Getting tough on problem tenants Public housing: Clinton's guidelines allow eviction of drug dealers and criminals.

June 13, 1996

AMONG THE many disastrous legacies of the welfare dependency of the past three decades is the transformation of ** public housing from an accommodation of last resort to a permanent shelter for the poor. This changed the whole character of public housing. As poverty was concentrated and working poor moved elsewhere, formerly tidy high-rises became run-down warrens of crime and dysfunction.

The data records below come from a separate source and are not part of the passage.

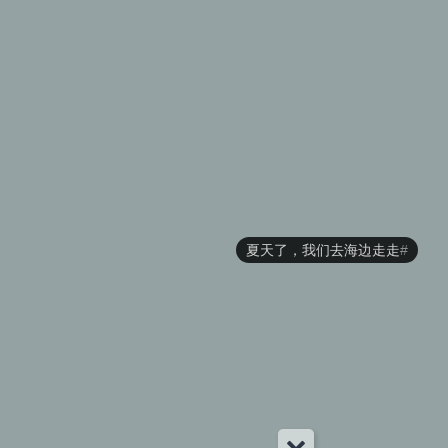
夏天了，我们去海边走走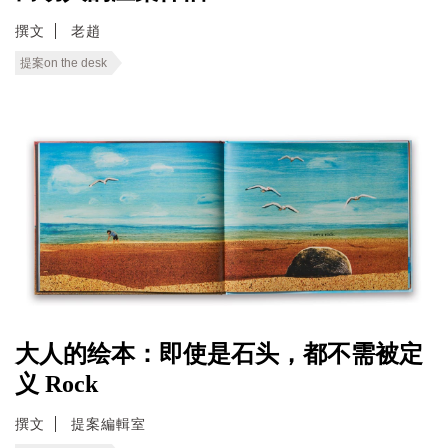
撰文
老趙
提案on the desk
大人的绘本：即使是石头，都不需被定
义 Rock
撰文
提案編輯室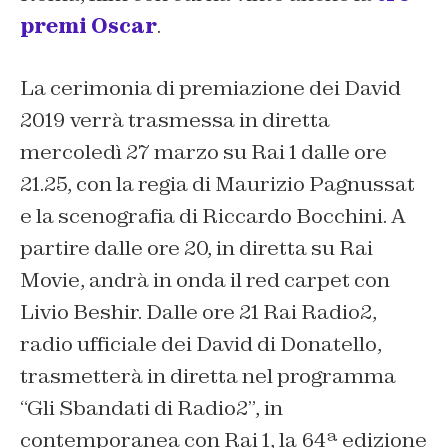
premi Oscar
.
La cerimonia di premiazione dei David
2019 verrà trasmessa in diretta
mercoledì 27 marzo su Rai 1 dalle ore
21.25, con la regia di Maurizio Pagnussat
e la scenografia di Riccardo Bocchini. A
partire dalle ore 20, in diretta su Rai
Movie, andrà in onda il red carpet con
Livio Beshir. Dalle ore 21 Rai Radio2,
radio ufficiale dei David di Donatello,
trasmetterà in diretta nel programma
“Gli Sbandati di Radio2”, in
contemporanea con Rai 1, la 64ª edizione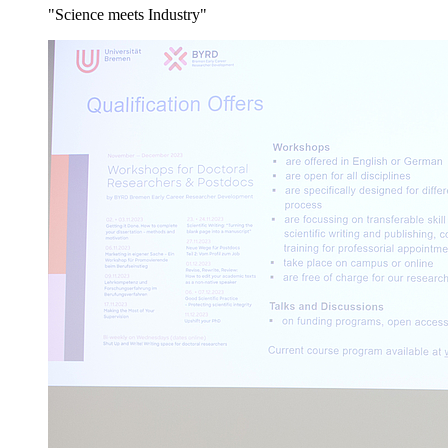
"Science meets Industry"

During his four years in Washington, President Clinton has taken decisive steps to reform public housing. Under Housing and Urban Development Secretary Henry Cisneros, cumbersome bureaucratic rules have been simplified to allow better local control of public housing. The administration has thrown out the window a rule that made replacing problematic public housing towers well-nigh impossible. As a result, such high-rises are coming down in many cities, including Baltimore.

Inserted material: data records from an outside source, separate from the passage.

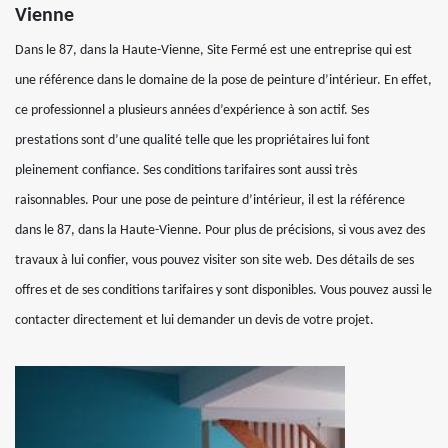
Vienne
Dans le 87, dans la Haute-Vienne, Site Fermé est une entreprise qui est
une référence dans le domaine de la pose de peinture d’intérieur. En effet,
ce professionnel a plusieurs années d’expérience à son actif. Ses
prestations sont d’une qualité telle que les propriétaires lui font
pleinement confiance. Ses conditions tarifaires sont aussi très
raisonnables. Pour une pose de peinture d’intérieur, il est la référence
dans le 87, dans la Haute-Vienne. Pour plus de précisions, si vous avez des
travaux à lui confier, vous pouvez visiter son site web. Des détails de ses
offres et de ses conditions tarifaires y sont disponibles. Vous pouvez aussi le
contacter directement et lui demander un devis de votre projet.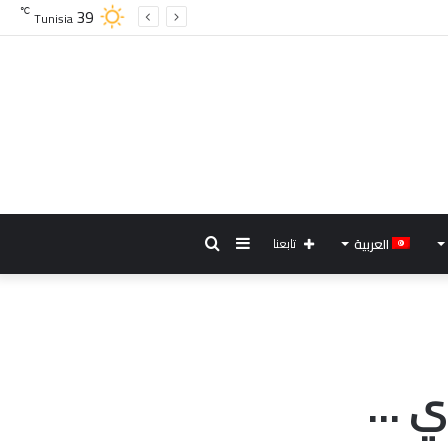
39
℃
Tunisia
إضافة
بحث
العربية
تابعنا
عمود
عن
جانبي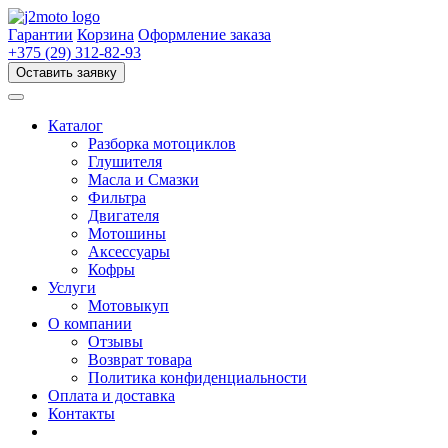
Перейти
к
Гарантии
Корзина
Оформление заказа
содержимому
+375 (29) 312-82-93
Оставить заявку
Каталог
Разборка мотоциклов
Глушителя
Масла и Смазки
Фильтра
Двигателя
Мотошины
Аксессуары
Кофры
Услуги
Мотовыкуп
О компании
Отзывы
Возврат товара
Политика конфиденциальности
Оплата и доставка
Контакты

The president's "one-strike-and-you're-out" order adds a potent new weapon to the arsenal of local housing authorities. "If you break the law, you no longer have a home in public housing," Mr. Clinton declared.

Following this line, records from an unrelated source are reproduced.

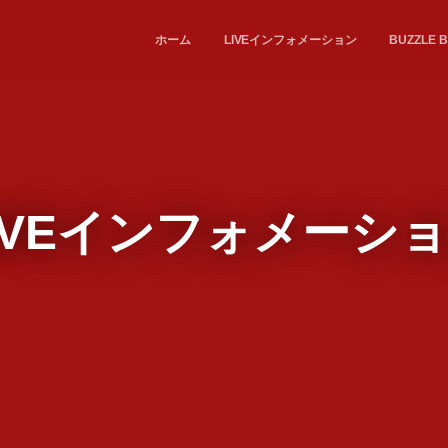
ホーム
LIVEインフォメーション
BUZZL
IVEインフォメーシ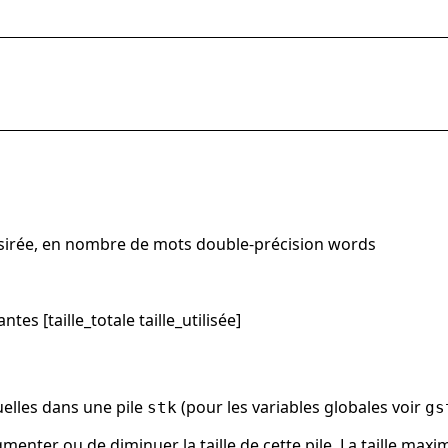
e désirée, en nombre de mots double-précision words
s [taille_totale taille_utilisée]
uelles dans une pile
(pour les variables globales voir
stk
gs
enter ou de diminuer la taille de cette pile. La taille ma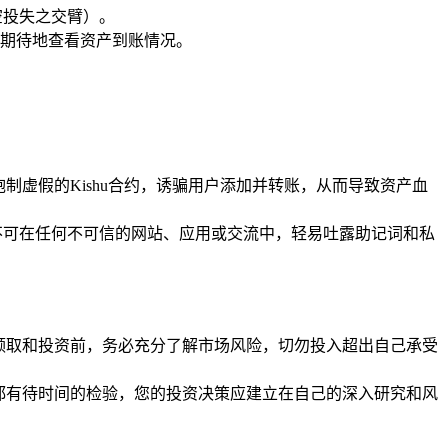
空投失之交臂）。
怀期待地查看资产到账情况。
制虚假的Kishu合约，诱骗用户添加并转账，从而导致资产血
不可在任何不可信的网站、应用或交流中，轻易吐露助记词和私
与领取和投资前，务必充分了解市场风险，切勿投入超出自己承受
，都有待时间的检验，您的投资决策应建立在自己的深入研究和风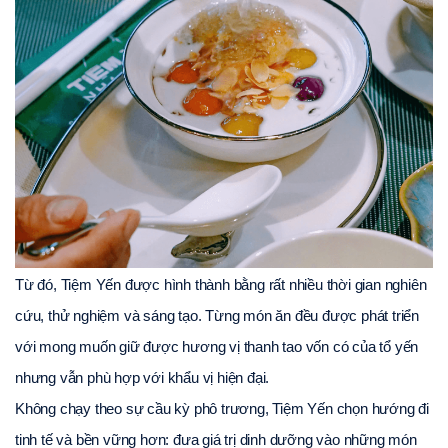
Từ đó, Tiệm Yến được hình thành bằng rất nhiều thời gian nghiên 
cứu, thử nghiệm và sáng tạo. Từng món ăn đều được phát triển 
với mong muốn giữ được hương vị thanh tao vốn có của tổ yến 
nhưng vẫn phù hợp với khẩu vị hiện đại.
Không chạy theo sự cầu kỳ phô trương, Tiệm Yến chọn hướng đi 
tinh tế và bền vững hơn: đưa giá trị dinh dưỡng vào những món 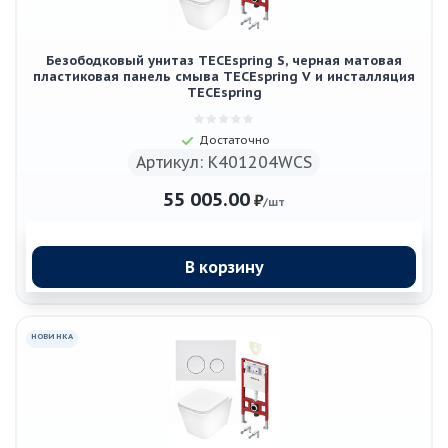
Безободковый унитаз TECEspring S, черная матовая
пластиковая панель смыва TECEspring V и инсталляция
TECEspring
Достаточно
Артикул: K401204WCS
55 005.00
₽
/шт
В корзину
НОВИНКА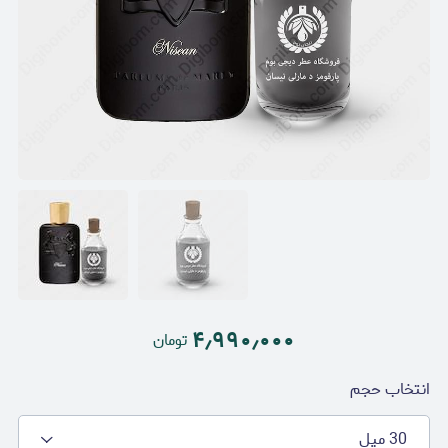
۴٫۹۹۰٫۰۰۰
تومان
انتخاب حجم
30 میل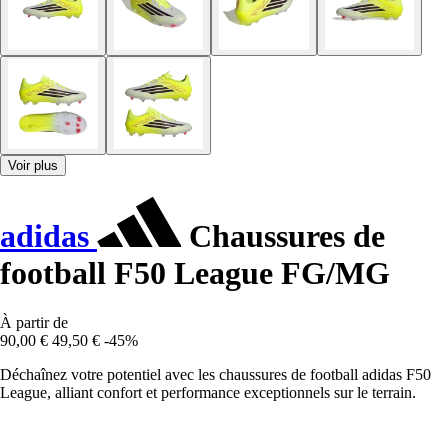
Voir plus
adidas
Chaussures de
football F50 League FG/MG
À partir de
90,00 €
49,50 €
-45%
Déchaînez votre potentiel avec les chaussures de football adidas F50
League, alliant confort et performance exceptionnels sur le terrain.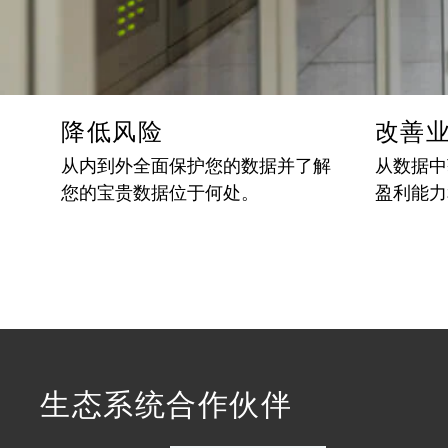
降低风险
改善
从内到外全面保护您的数据并了解
从数据中
您的宝贵数据位于何处。
盈利能力
生态系统合作伙伴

For far too long, personal responsibility has been absent from public housing, often creating an atmosphere of near-chaos. At Baltimore's Lexington Terrace, one tenant even called the management office and asked that a maintenance man be sent to pick up a welfare aid card she had dropped from the window of her eleventh-floor apartment.

While steps must be taken to guard against misuse, the new presidential order sets a long-overdue tone of non-tolerance of disorder. It comes at a good time for Baltimore: As the high-rise public housing projects are being replaced with more appealing garden apartments, the money will go down the drain unless the units can be protected. Making it easier to remove criminals and other problem tenants will give good and law-abiding tenants a better chance to live in a safe, clean and pleasant environment.

There is still far too much wanton destruction and vandalism of public housing going on in Baltimore. But the president's drug guidelines promise that that, too, can be diminished.